My paternal grandfather passed away in July. We weren't especially closeness--geographic and then mental distance kept us apart--but it made me consider my extended family and my heritage. After spending most of my life with the presence of four grandparents as a given, it was almost a surprise to realize that I just have one still alive. It makes me realize how much I cherish the different generations in my family--both much younger and much older than me--and how worth the effort it is to be involved in their lives.

I got engaged. and Pavan got married. Again, that was an amazing experience. It was great to celebrate their union, but it was also great to combine the entire family - India, Elly's, and Sara and her mom. It reminded me that we're not as alone as we (or I) thought we were in this country. It was also one of the more joyous evenings of my life. To see my dad dance - after the waiter spilled chicken juice on his new suit - with reckless abandon on teh dance floor and complete disregard for himself or those around them - made me so happy.
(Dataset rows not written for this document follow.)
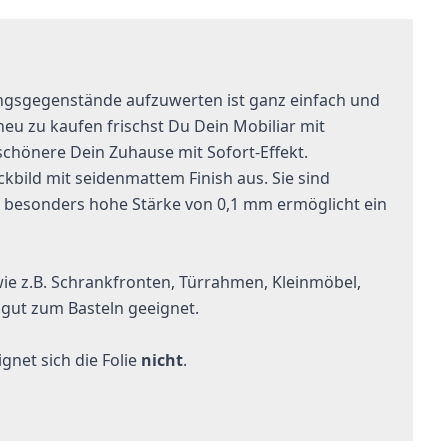
ngsgegenstände aufzuwerten ist ganz einfach und
eu zu kaufen frischst Du Dein Mobiliar mit
schönere Dein Zuhause mit Sofort-Effekt.
ckbild mit seidenmattem Finish aus. Sie sind
 besonders hohe Stärke von 0,1 mm ermöglicht ein
ie z.B. Schrankfronten, Türrahmen, Kleinmöbel,
 gut zum Basteln geeignet.
net sich die Folie
nicht
.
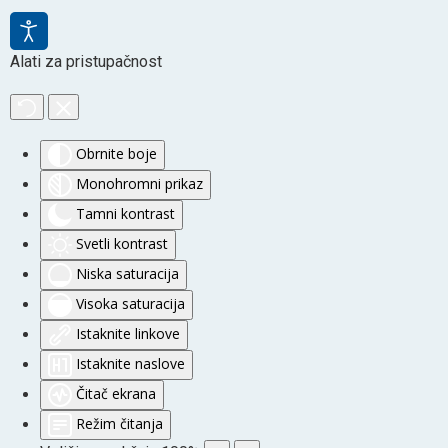
Alati za pristupačnost
Obrnite boje
Monohromni prikaz
Tamni kontrast
Svetli kontrast
Niska saturacija
Visoka saturacija
Istaknite linkove
Istaknite naslove
Čitač ekrana
Režim čitanja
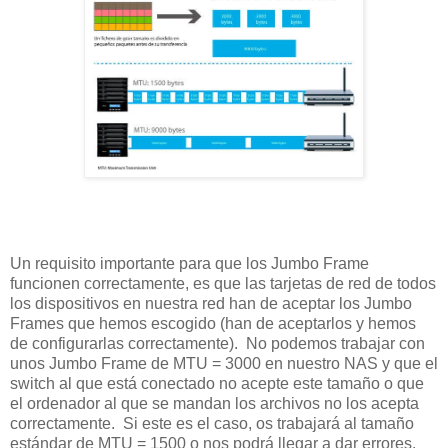
Un requisito importante para que los Jumbo Frame
funcionen correctamente, es que las tarjetas de red de todos
los dispositivos en nuestra red han de aceptar los Jumbo
Frames que hemos escogido (han de aceptarlos y hemos
de configurarlas correctamente). No podemos trabajar con
unos Jumbo Frame de MTU = 3000 en nuestro NAS y que el
switch al que está conectado no acepte este tamaño o que
el ordenador al que se mandan los archivos no los acepta
correctamente. Si este es el caso, os trabajará al tamaño
estándar de MTU = 1500 o nos podrá llegar a dar errores.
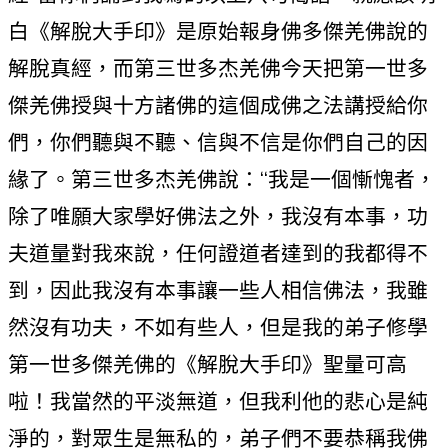
白《解脫大手印》是原始報身佛多傑羌佛說的
解脫真經，而第三世多杰羌佛今天把第一世多
傑羌佛授與十方諸佛的這個成佛之法講授給你
們，你們聽與不聽、信與不信是你們自己的因
緣了。第三世多杰羌佛說：“我是一個慚愧者，
除了唯願大家學好佛法之外，我沒有本事，功
夫道量對我來說，任何證道者達到的我都得不
到，因此我沒有本事讓一些人相信佛法，我雖
然沒有功夫，不如有些人，但是我的弟子修學
第一世多傑羌佛的《解脫大手印》聖量可高
啦！我當然的平淡無道，但我利他的悲心是純
淨的，對眾生是無私的，弟子們不要恭稱我佛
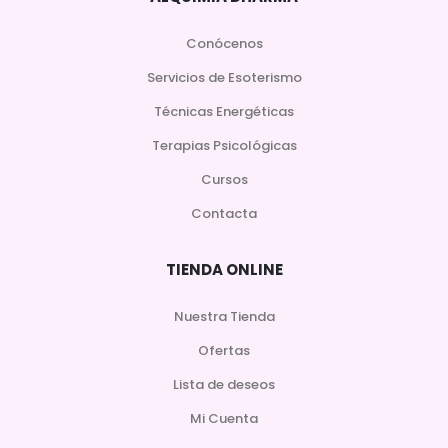
Conócenos
Servicios de Esoterismo
Técnicas Energéticas
Terapias Psicológicas
Cursos
Contacta
TIENDA ONLINE
Nuestra Tienda
Ofertas
Lista de deseos
Mi Cuenta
I think a major milestone in my family is that we are all less stressed about finances. We are all beginning to learn to be reponsible for ourselves though there is still much work to be done. Essentialy, what we have all learned to do is trust in God more. Trust that we are being guided, that we are supported adn that all will turn out for the best. Especially my mother. She has let go of a lot of anxiety; we all have really. Thank god. This has enabled me to come back to the family more and feel safer around them. I believe that I have worked hard this past year on loving myself and working on the belief that my life is a safe place for me. ITs been great.
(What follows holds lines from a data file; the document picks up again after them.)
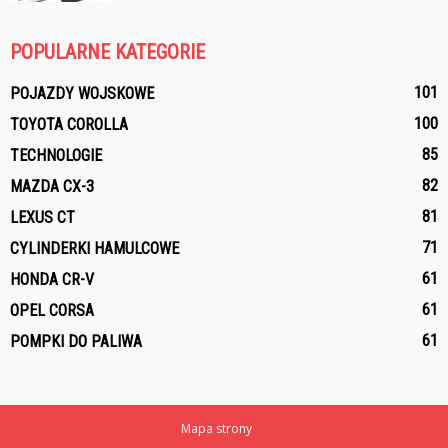
POPULARNE KATEGORIE
101
POJAZDY WOJSKOWE
100
TOYOTA COROLLA
85
TECHNOLOGIE
82
MAZDA CX-3
81
LEXUS CT
71
CYLINDERKI HAMULCOWE
61
HONDA CR-V
61
OPEL CORSA
61
POMPKI DO PALIWA
Mapa strony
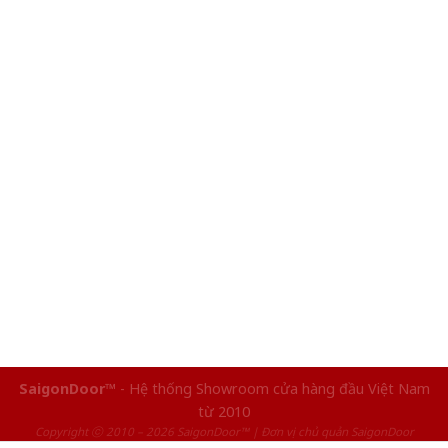
SaigonDoor™
- Hệ thống Showroom cửa hàng đầu Việt Nam
từ 2010
Copyright ⓒ 2010 – 2026 SaigonDoor™ | Đơn vị chủ quản SaigonDoor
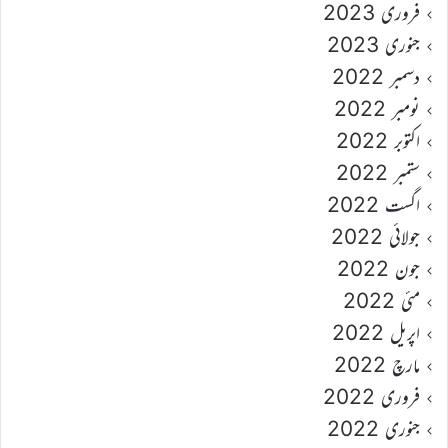
فروری 2023
جنوری 2023
دسمبر 2022
نومبر 2022
اکتوبر 2022
ستمبر 2022
اگست 2022
جولائی 2022
جون 2022
مئی 2022
اپریل 2022
مارچ 2022
فروری 2022
جنوری 2022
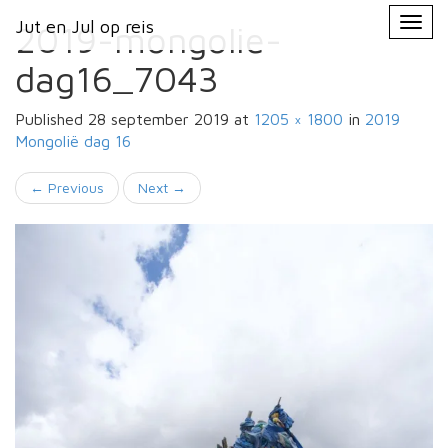
Primary
Skip
Jut en Jul op reis
Jut en Jul op reis
to
2019-mongolie-
Menu
content
dag16_7043
Published
28 september 2019
at
1205 × 1800
in
2019
Mongolië
dag 16
←
Previous
Next
→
My nephew came to visit along with my bro and his GF and I realised that my family will be fine without me. They're all doing well and they'll make it. My mother's too much of a narcissist to care too long, and really my death would be the best thing that ever happened to her, she'd have instant sympathy and compassion for the rest of her life and always be someone's center of attention, which is really all she wants. My father would get over it too, he's got other kids and frankly I can't believe that the distance I feel is one-sided, too many years of pretending to just play happy families now.

My uncle Doug died. Sad day for Omi and Dad. Good reminder to be open and vocal about my love.